Natural logarithms are a special kind of logarithm which has the base 'e'. This is not just any number but approximately 2.71828, an irrational and transcendental number often used in mathematics, especially in calculus.
In our equation, \(4 \ln x = 3\), the 'ln' stands for a natural logarithm. Whenever you see 'ln', you can understand it as asking "to what power should 'e' be raised to get x?" This is a very handy way to solve exponential growth problems or to simplify them.
Key points about natural logarithms:

• The base is always 'e'.
• It helps to convert multiplication into addition, making complex equations simpler.
• 'ln' shifts an exponential equation into a form that is easier to work with, typically in solving for x.

Understanding these points makes natural logs a useful tool for solving various mathematical equations, especially when dealing with exponential functions.

Exponential functions involve expressions where a constant base is raised to a variable exponent.

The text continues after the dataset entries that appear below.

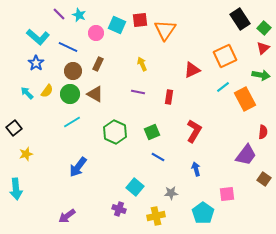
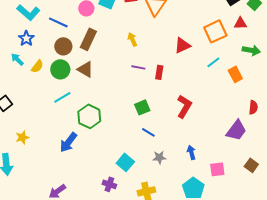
red triangle: (263, 48) -> (240, 23), moved, turned 40
brown rectangle: (98, 64) -> (88, 39), size x1.5
purple line: (138, 92) -> (138, 67), moved
cyan arrow: (27, 93) -> (17, 59), moved
orange rectangle: (245, 99) -> (235, 74), size x0.7
green hexagon: (115, 132) -> (89, 116), moved
yellow star: (26, 154) -> (22, 137), moved
blue arrow: (196, 169) -> (191, 152), moved
brown square: (264, 179) -> (251, 165), moved
gray star: (171, 193) -> (159, 157), moved

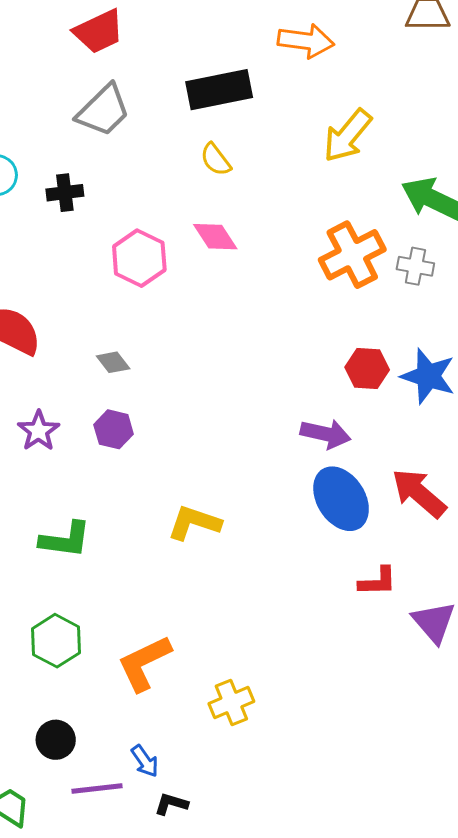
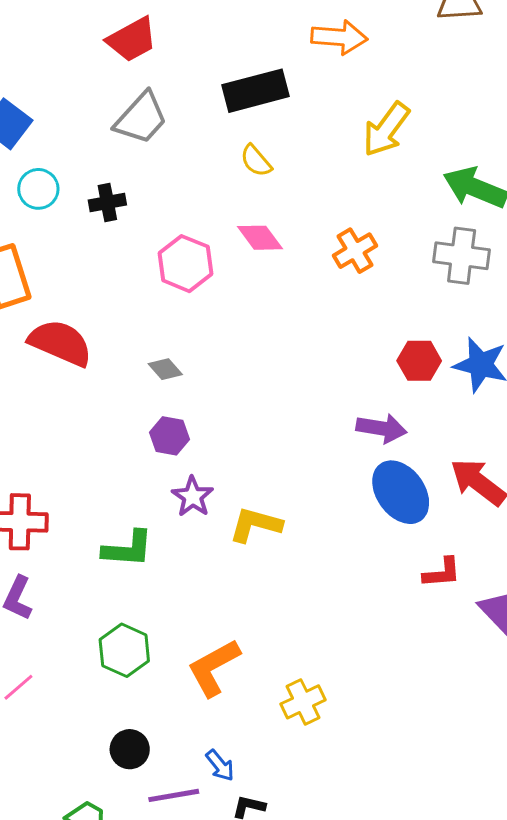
orange cross: (352, 255) -> (355, 251), moved, size x0.7
gray cross: (415, 266) -> (462, 256), size x1.5
purple star: (39, 431) -> (193, 497), moved

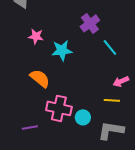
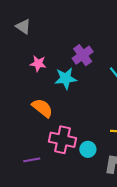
purple cross: (90, 23) -> (83, 55), moved

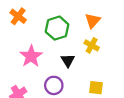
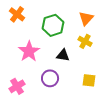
black triangle: (68, 61) -> (63, 55), turned -48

When working with natural logarithms, this base is the number 'e'. In our exercise, we used the property \(\ln x = y\), which implies \(x = e^y\).
This is the reverse operation of taking a logarithm and is crucial for solving equations where the variable is inside the logarithm. The key to unlocking these equations is understanding how to use exponentiation effectively.
Important things about exponential functions:

• The function grows quickly; this is due to the nature of the exponent.
• Used in modeling real-world scenarios like population growth, radioactive decay, and interest calculations.
• The inverse of an exponential function is a logarithmic function.

When you encounter exponential functions in equations, you can often simplify or solve them using the property that switches them back to logarithms, and vice versa. This interplay between exponentials and logarithms is a central theme in algebra.

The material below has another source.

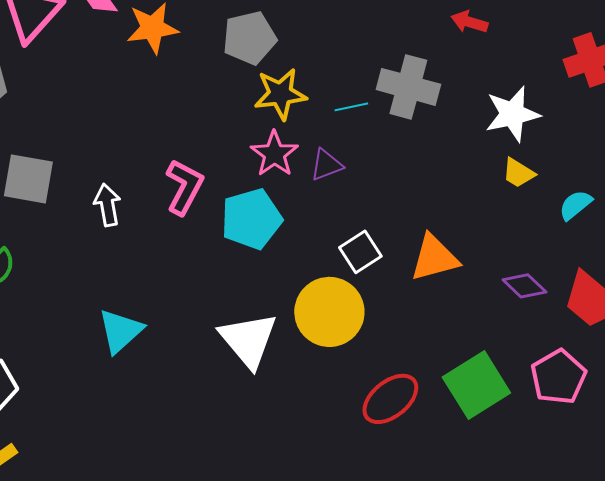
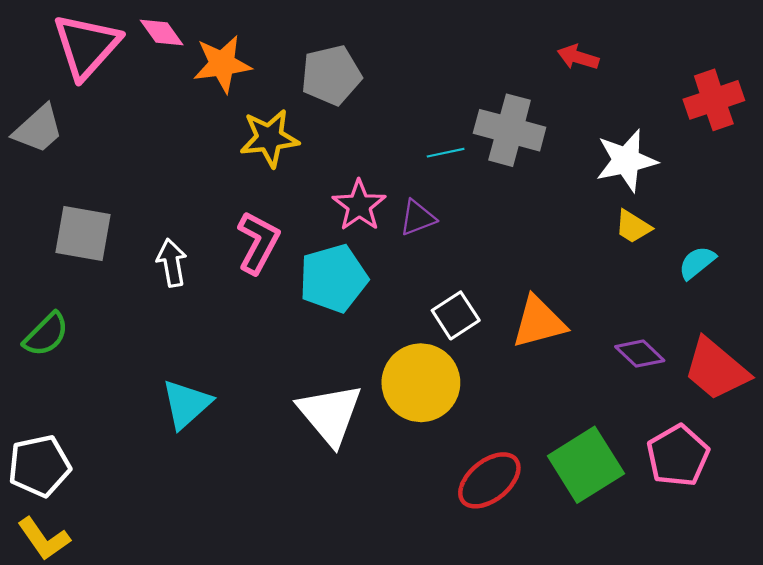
yellow star: (280, 94) -> (269, 138), moved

Rounding is the process of adjusting the numbers to make them easier to work with, especially when you need an approximate value. In mathematics, when dealing with complex numbers, a precise calculation might not be necessary.
For the equation in question, the result after solving the exponential function \(e^{0.75}\) is approximately 2.1170. This result is rounded to four decimal places. Rounding helps to share a comprehensible answer with fewer digits while maintaining reasonable accuracy.
Consider these steps when rounding:

• Identify how many decimal places you need (in this case, four).
• If the next digit beyond your last desired decimal place is 5 or more, round up the last digit. If it is 4 or less, keep it the same.
• Express the number with the adjustments made.

Rounding is used frequently in mathematics and helps especially in cases where calculations are performed by hand or when an exact answer is not required.